Looks Like a Trading Range
Stocks pulled back a bit into the closing bell on Monday as the battle over the next level of resistance appears to have taken hold. There were no obvious headlines cited for the retreat seen in the final 25 minutes of trading. However, our sources report that comments attributed to two Fed officials suggesting that QE2 should be halted in the near-term may have been related to the quick dive in the major indices.
The market started the day on a modestly upbeat note with the indices moving to new highs for the current rally cycle. The economic calendar, while hardly robust, did seem to lend a hand as the spending component of the Personal Income and Consumption report was the best in four months. Also adding to the modest level of enthusiasm was the fact that Pending Home sales rose unexpectedly. However, it is clear that any rebound seen in the housing market is very uneven at this stage.
We’re of the opinion that stocks are likely to remain trapped in a trading range until traders get a better look at the earnings reports due to start flowing in a couple weeks. And with the Jobs report due out on Friday, it isn’t surprising to see that some traders may have wanted to take a step back from their long commitments yesterday afternoon.

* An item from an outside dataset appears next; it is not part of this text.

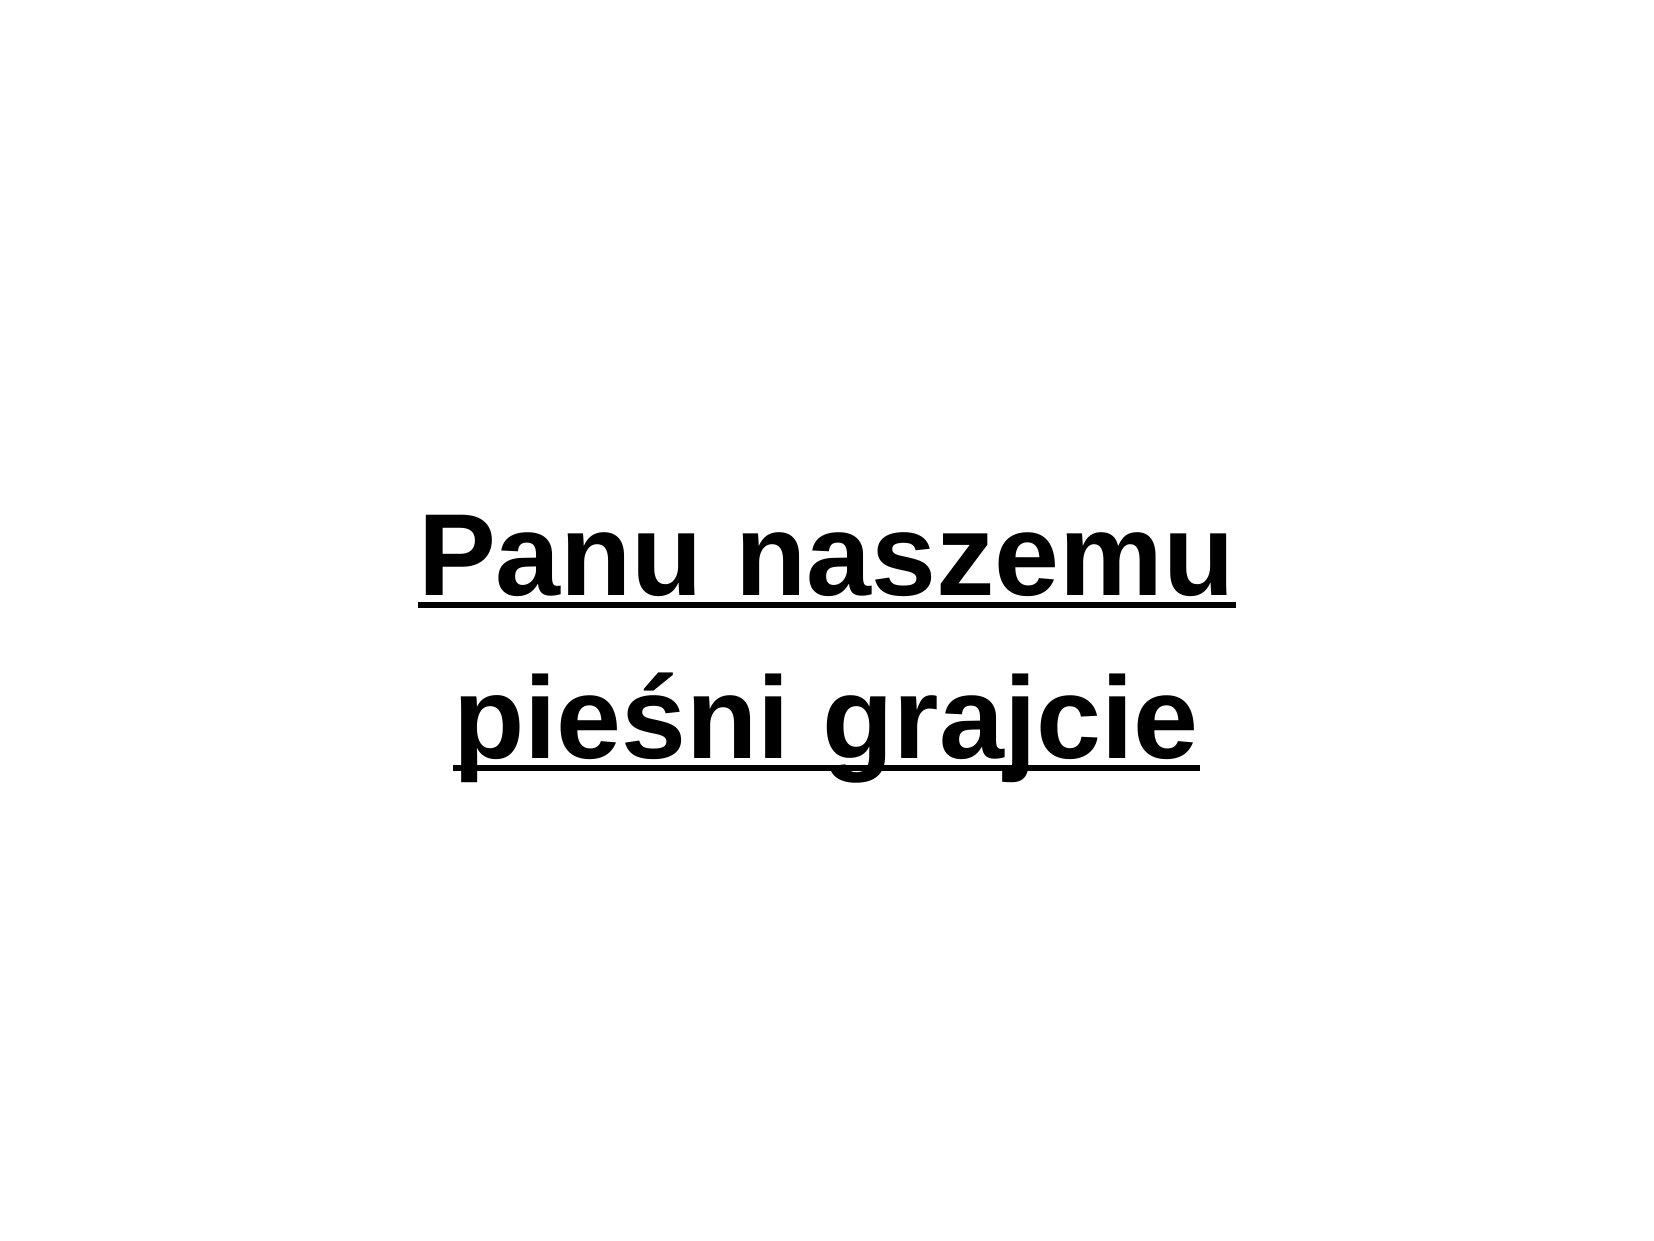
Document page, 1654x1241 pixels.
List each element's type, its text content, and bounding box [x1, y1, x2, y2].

subtitle Panu naszemu pieśni grajcie [0, 0, 1654, 1241]
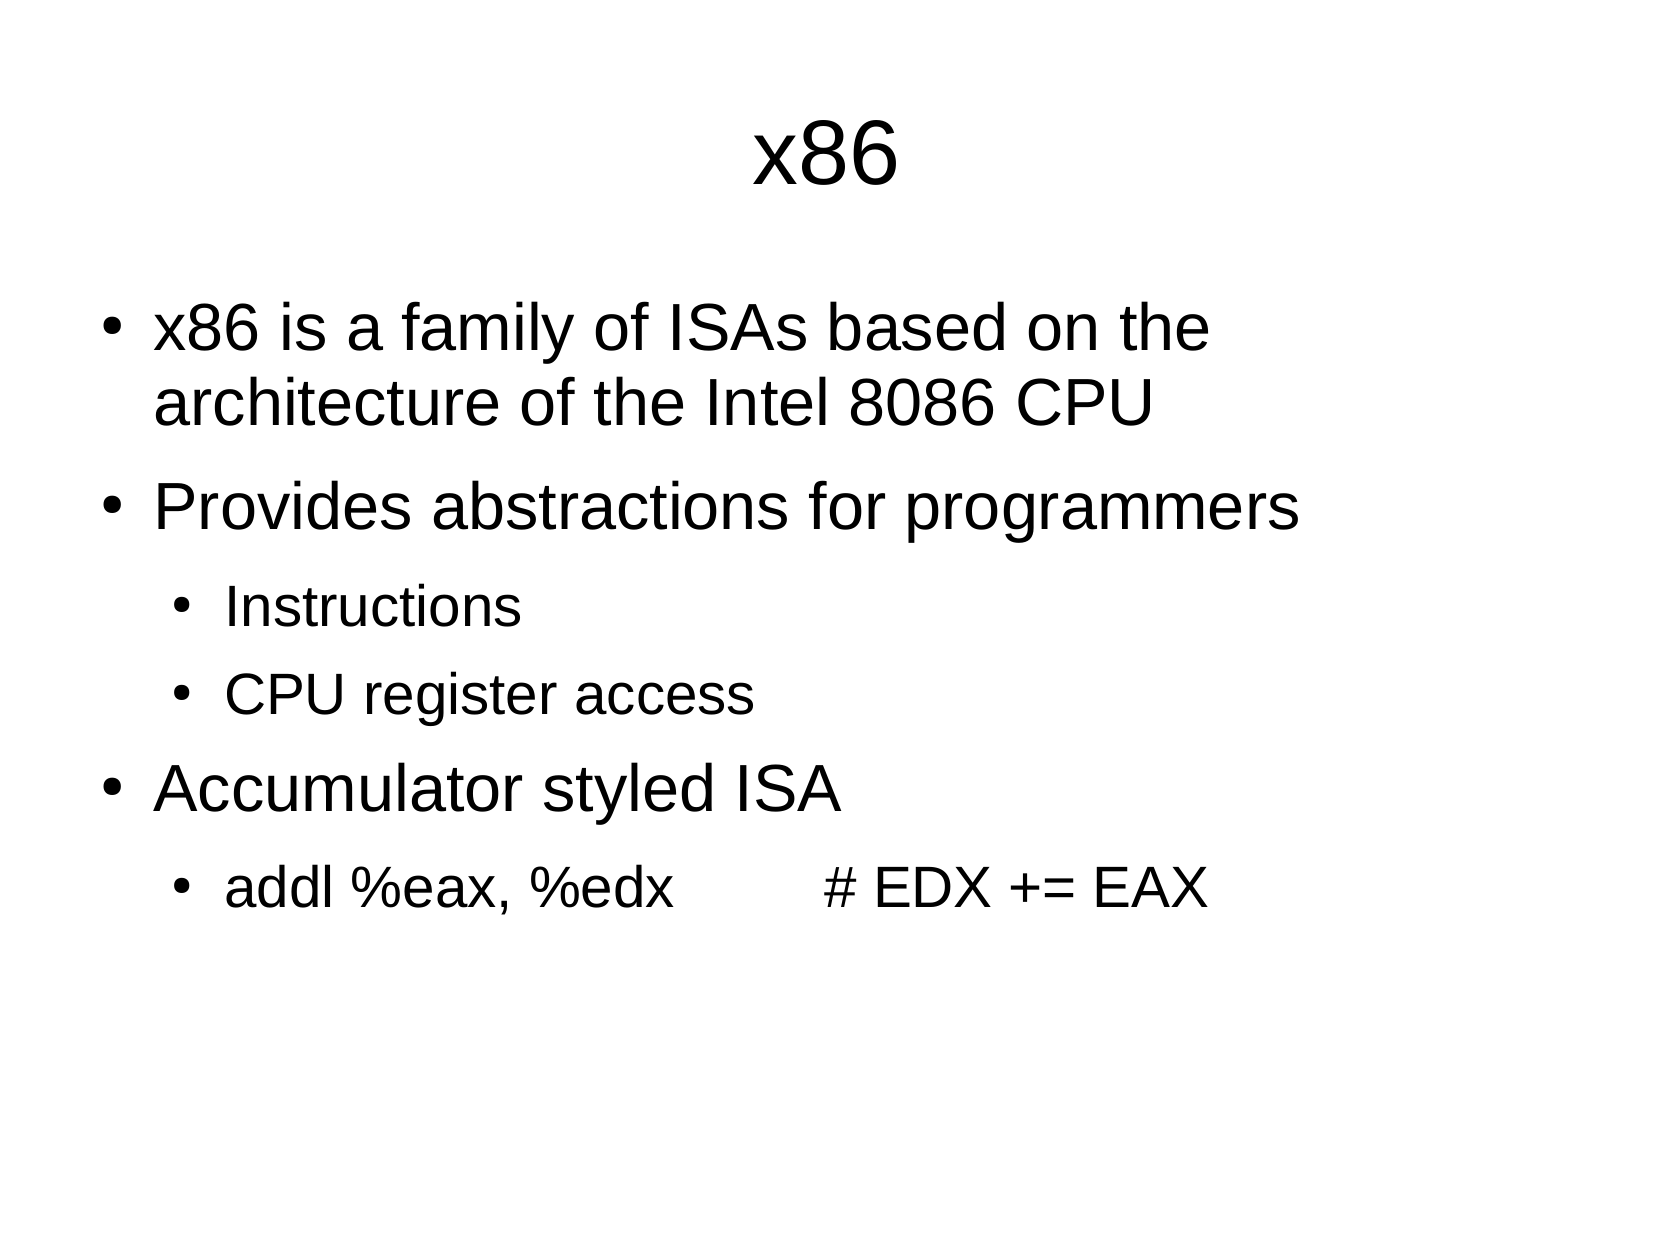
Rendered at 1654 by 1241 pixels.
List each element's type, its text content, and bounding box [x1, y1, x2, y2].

Turning to this morning… There are new reports out of Fukushima this morning that reinforce the fact that recovery is going to be a long-time coming in the Japan nuclear crisis. In addition, NATO is meeting today to discuss their next move and how to deal with a Libya that does not include Gadhafi. Stocks were modestly lower in the foreign markets and futures are pointing to a mixed-to-flat open on Wall Street.
On the Economic front… We don’t have any economic data to report before our report is published this morning. However, we will get reports on the Case-Shiller Home Price Index (January reading) and an important Consumer Confidence report (March) at 10:00 am eastern.